Lately I’ve been working on a slightly different library project than usual, and I’ve learned some important things about digital libraries, my job, and myself. (That sounds a bit like those revelations celebrities always make on the covers of women’s magazines. I always thought it strange that the celebrities learn everything in threes.)
A philosophy professor here wanted the library to acquire and digitize a copy of Histoire Naturelle de Mre. Francois Bacon, a seventeenth-century French translation of Bacon’s Sylva Sylvarum, published as far as I can tell just a few years after the English version. The library did manage to acquire a copy, which makes us one of the few libraries in the country to have one. I know you’re jealous. The finding and purchasing was relatively easy. I was pleasantly surprised that the book was under a thousand dollars considering its relative scarcity and decent condition. However, I wasn’t sure about the digitization because I hadn’t worked with the digital projects people before. Partly to get the project going, and partly to learn something new, I agreed to help out with the project if it was accepted into the queue. The project was swiftly approved, and within a couple of weeks of receipt the book was digitized (with excellent images).

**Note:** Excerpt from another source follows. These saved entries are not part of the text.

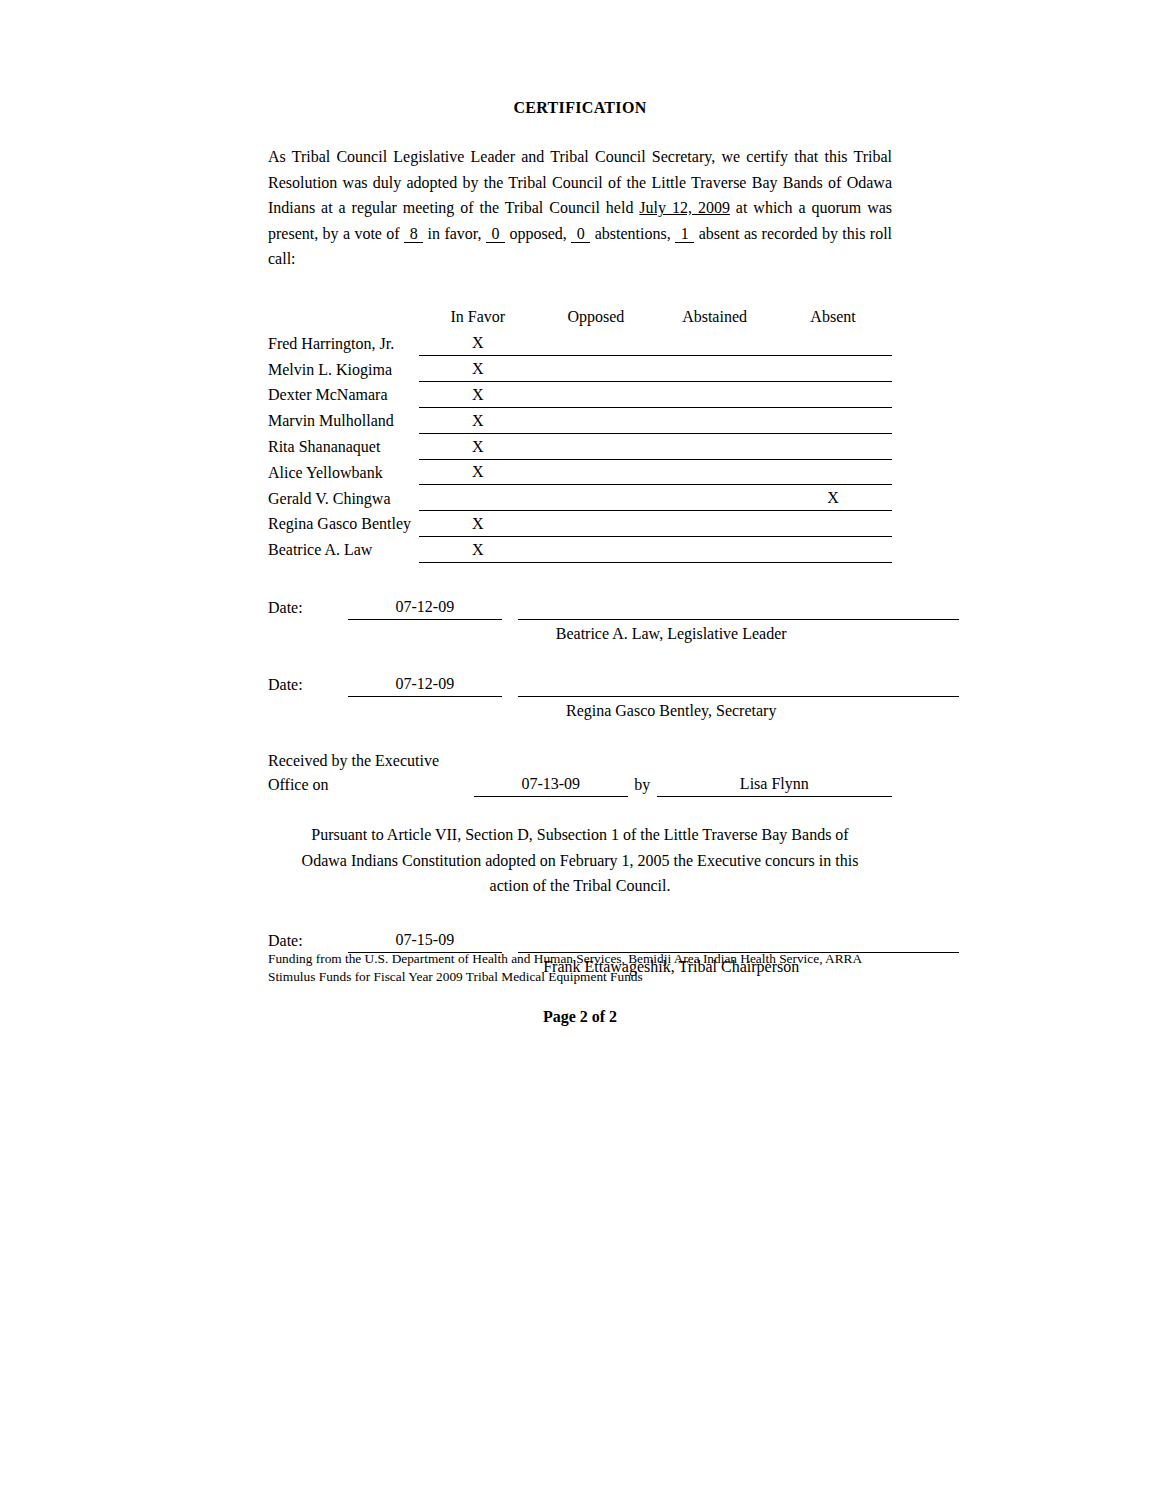CERTIFICATION
As Tribal Council Legislative Leader and Tribal Council Secretary, we certify that this Tribal Resolution was duly adopted by the Tribal Council of the Little Traverse Bay Bands of Odawa Indians at a regular meeting of the Tribal Council held July 12, 2009 at which a quorum was present, by a vote of 8 in favor, 0 opposed, 0 abstentions, 1 absent as recorded by this roll call:
| | In Favor | Opposed | Abstained | Absent |
| --- | --- | --- | --- | --- |
| Fred Harrington, Jr. | X | | | |
| Melvin L. Kiogima | X | | | |
| Dexter McNamara | X | | | |
| Marvin Mulholland | X | | | |
| Rita Shananaquet | X | | | |
| Alice Yellowbank | X | | | |
| Gerald V. Chingwa | | | | X |
| Regina Gasco Bentley | X | | | |
| Beatrice A. Law | X | | | |
Date:
07-12-09
Beatrice A. Law, Legislative Leader
Date:
07-12-09
Regina Gasco Bentley, Secretary
Received by the Executive Office on 07-13-09 by Lisa Flynn
Pursuant to Article VII, Section D, Subsection 1 of the Little Traverse Bay Bands of Odawa Indians Constitution adopted on February 1, 2005 the Executive concurs in this action of the Tribal Council.
Date:
07-15-09
Frank Ettawageshik, Tribal Chairperson
Funding from the U.S. Department of Health and Human Services, Bemidji Area Indian Health Service, ARRA Stimulus Funds for Fiscal Year 2009 Tribal Medical Equipment Funds
Page 2 of 2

I’m hesitant to admit my previous ignorance of what goes on behind the scenes of these digital projects, but I had little idea. I figured it was more than scanning pages and loading the images on the web, but that’s about it. I use these projects all the time, but hadn’t thought much of their creation, much like I’m happy to use the catalog but glad someone else does the cataloging. This may be the only project I’ve followed from selection to the very end, which I hope is near. I watched the digital photographer photographing some of the images. I watched the head rare books cataloger do some minor tweaking of the MARC record.
Then came my part, the METS record, which according to my favorite easily accessible encyclopedia–the Wikipedia–stands for “Metadata Encoding and Transmission Standard” and “is a standard for encoding descriptive, administrative, and structural metadata regarding objects within a digital library, expressed using the XML schema language of the World Wide Web Consortium.” That sounds about like what the more knowledgeable programmers and catalogers told me, so I’ll stick with that. My task in this project was to help create the METS record, which among other things creates the points of entry into the digital document. You probably knew that already. I had no idea. I don’t know what I’ve been doing with myself the past few years. If you go to this project and click on the drop down box that marked SHOW, you’ll see one thing the METS record does.
With 628 images, I suspected the METS record might be a little tedious to create. I also knew that it was in XML, which I have no experience with. I foolishly thought there would be some sort of editor program to help with this. I don’t mean an XML editor, because I had one of those. I mean something more like Dreamweaver, that creates html and css and all that good stuff without having to hand code it. I wanted a Dreamweaver for my METS record. Imagine my shock when I was told there wasn’t one, that some people have been handcoding parts of these projects. I’m always more or less happy I’m not a programmer or a cataloger, but this confirmed my feelings.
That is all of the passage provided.